Simone De Beauvoir, a feminist writer who became famous for a book called "The Second Sex," published in 1949 which is now considered a classic and revolutionary, called Cleo de Merode a Courtesan. A Mistress. A hetaeri. In The Second Sex the author examines how women have been treated throughout history. She got in trouble when she wrote that about Cleo was a courtesan. The old dancer, then about seventy-five, sued. By 1952 she had won and the defamation was removed from future printings..
Having had the admiration of many men, what would the beautiful ex dancer admit to? If not the King, then who? Was she rewriting her own history, saving face, or forgetting?
Like other women we've covered here at this blog, Cleo wrote and published a memoir. Hers, entitled "Le Ballet de Ma Vis" (In English, "The Dance of My Life,") came out in 1955. In it she admitted to having been involved with only two men in her life! Perhaps the woman, raised Catholic by her Baroness mother, was saying a lot to admit to two. Born illegitimate, she never married or had children.
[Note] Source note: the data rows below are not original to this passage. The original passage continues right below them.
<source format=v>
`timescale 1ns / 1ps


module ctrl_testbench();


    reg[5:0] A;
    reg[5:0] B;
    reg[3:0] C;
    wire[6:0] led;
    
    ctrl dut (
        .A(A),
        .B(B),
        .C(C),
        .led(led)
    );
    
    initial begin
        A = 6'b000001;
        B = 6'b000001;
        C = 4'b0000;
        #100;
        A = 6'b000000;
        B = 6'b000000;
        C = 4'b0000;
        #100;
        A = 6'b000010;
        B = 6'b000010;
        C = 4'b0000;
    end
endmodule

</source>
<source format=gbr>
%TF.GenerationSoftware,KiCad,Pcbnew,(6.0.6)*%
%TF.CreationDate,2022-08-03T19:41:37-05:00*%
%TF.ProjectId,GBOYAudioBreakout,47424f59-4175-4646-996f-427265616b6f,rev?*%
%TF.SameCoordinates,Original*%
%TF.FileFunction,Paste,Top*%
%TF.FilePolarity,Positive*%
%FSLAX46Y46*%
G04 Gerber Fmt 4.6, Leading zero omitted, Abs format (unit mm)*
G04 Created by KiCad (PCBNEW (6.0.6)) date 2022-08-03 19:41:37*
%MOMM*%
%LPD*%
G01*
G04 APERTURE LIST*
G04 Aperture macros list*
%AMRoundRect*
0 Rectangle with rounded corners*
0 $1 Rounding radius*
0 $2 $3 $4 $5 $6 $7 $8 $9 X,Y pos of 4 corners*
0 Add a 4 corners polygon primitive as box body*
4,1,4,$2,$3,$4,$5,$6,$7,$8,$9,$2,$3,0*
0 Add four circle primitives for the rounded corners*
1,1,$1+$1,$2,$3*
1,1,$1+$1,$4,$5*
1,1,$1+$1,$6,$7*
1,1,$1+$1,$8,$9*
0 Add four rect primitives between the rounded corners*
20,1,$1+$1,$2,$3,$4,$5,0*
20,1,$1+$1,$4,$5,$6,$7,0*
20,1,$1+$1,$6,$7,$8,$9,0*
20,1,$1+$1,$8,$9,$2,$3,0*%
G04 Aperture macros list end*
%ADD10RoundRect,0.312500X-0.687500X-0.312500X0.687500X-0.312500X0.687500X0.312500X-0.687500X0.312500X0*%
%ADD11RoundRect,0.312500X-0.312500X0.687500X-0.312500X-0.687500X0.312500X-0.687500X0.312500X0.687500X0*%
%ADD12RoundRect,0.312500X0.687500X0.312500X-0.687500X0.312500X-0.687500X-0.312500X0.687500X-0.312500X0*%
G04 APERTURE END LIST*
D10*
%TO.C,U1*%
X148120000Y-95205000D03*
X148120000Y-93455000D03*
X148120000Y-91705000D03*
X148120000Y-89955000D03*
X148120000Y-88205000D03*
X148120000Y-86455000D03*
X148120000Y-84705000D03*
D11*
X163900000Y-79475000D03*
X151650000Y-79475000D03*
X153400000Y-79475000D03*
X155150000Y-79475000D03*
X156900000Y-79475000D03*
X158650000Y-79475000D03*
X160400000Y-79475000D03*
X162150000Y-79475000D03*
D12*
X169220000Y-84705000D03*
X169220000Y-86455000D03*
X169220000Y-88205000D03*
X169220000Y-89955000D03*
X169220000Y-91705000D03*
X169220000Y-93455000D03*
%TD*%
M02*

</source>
The list of artists, sculptors, and photographers she posed for is long. It's not likely they used a body double. She no doubt wished to engage men's imaginations. She was seen nude, but perhaps it could be said artistically nude rather than pornography nude.
She wrote that for a decade, until he died in 1904, she'd been engaged with a French aristocrat. Then, she said she'd been the companion of a Spanish Diplomat from 1906-1919.
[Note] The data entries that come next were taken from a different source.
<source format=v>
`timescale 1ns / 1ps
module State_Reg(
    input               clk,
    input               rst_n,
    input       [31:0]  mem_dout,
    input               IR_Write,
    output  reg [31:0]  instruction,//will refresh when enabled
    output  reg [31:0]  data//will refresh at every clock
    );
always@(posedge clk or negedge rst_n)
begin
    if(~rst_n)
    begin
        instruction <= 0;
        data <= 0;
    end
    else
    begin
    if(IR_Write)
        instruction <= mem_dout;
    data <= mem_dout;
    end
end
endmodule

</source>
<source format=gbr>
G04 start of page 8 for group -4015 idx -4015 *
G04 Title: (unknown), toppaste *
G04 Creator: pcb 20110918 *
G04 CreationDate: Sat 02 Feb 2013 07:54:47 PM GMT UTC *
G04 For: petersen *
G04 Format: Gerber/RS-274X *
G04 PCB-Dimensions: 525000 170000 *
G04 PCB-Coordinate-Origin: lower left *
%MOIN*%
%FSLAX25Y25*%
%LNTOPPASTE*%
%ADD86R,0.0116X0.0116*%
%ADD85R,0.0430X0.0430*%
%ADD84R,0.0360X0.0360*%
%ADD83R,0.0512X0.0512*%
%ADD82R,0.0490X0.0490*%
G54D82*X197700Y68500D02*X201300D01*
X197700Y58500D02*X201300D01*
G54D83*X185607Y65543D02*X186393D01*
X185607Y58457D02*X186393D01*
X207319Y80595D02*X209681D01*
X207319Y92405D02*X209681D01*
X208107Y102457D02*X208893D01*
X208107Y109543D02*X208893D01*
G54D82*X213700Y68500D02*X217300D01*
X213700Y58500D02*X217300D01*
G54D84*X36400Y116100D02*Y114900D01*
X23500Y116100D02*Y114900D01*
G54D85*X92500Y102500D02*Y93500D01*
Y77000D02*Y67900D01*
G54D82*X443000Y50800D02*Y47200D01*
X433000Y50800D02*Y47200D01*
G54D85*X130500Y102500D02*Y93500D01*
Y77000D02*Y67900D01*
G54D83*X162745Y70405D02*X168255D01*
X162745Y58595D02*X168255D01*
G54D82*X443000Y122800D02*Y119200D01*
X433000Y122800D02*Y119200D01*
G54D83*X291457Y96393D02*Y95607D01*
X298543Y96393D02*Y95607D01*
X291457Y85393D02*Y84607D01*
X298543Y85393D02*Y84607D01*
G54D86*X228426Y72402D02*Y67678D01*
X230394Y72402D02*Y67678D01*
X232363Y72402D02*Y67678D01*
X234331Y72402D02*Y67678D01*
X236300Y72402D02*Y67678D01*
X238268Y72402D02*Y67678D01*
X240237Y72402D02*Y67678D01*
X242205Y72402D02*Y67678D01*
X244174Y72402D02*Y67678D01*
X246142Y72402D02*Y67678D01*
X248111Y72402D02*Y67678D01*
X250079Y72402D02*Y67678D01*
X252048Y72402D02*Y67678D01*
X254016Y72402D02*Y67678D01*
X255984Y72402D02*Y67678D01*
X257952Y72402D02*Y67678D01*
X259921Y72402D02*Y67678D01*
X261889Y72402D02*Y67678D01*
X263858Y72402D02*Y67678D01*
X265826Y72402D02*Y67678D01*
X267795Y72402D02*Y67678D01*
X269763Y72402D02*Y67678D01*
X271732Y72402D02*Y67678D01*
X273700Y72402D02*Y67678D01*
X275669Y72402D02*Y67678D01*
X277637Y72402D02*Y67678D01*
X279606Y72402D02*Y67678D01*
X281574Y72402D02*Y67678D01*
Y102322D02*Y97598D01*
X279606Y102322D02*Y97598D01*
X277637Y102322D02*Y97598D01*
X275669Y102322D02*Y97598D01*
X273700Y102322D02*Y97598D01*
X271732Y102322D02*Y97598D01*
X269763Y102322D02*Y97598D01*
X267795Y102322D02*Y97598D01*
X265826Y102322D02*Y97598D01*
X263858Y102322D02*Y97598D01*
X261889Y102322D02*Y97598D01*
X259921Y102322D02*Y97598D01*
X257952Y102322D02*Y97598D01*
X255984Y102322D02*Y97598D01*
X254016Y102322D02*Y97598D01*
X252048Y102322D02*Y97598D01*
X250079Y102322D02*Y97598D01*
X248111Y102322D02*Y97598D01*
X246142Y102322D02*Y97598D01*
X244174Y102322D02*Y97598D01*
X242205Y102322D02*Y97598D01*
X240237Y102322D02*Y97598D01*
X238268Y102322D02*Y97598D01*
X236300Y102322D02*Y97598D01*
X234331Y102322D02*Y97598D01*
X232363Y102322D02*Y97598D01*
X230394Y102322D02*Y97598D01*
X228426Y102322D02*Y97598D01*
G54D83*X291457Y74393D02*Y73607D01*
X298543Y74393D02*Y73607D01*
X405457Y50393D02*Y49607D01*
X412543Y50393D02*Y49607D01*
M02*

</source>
I do wonder if the woman actually went from 1919 to 1966 without ever another boyfriend. It seems anything us possible but it's my opinion she chose to admit to two long term relationships. In other words two men she thought worth writing about.
Cleo had enough money to the beach town on the southwestern coast of France called Biarritz which had once been a cool place for nobles to vacation. She lived to be 91 years old and as they years past became unknown.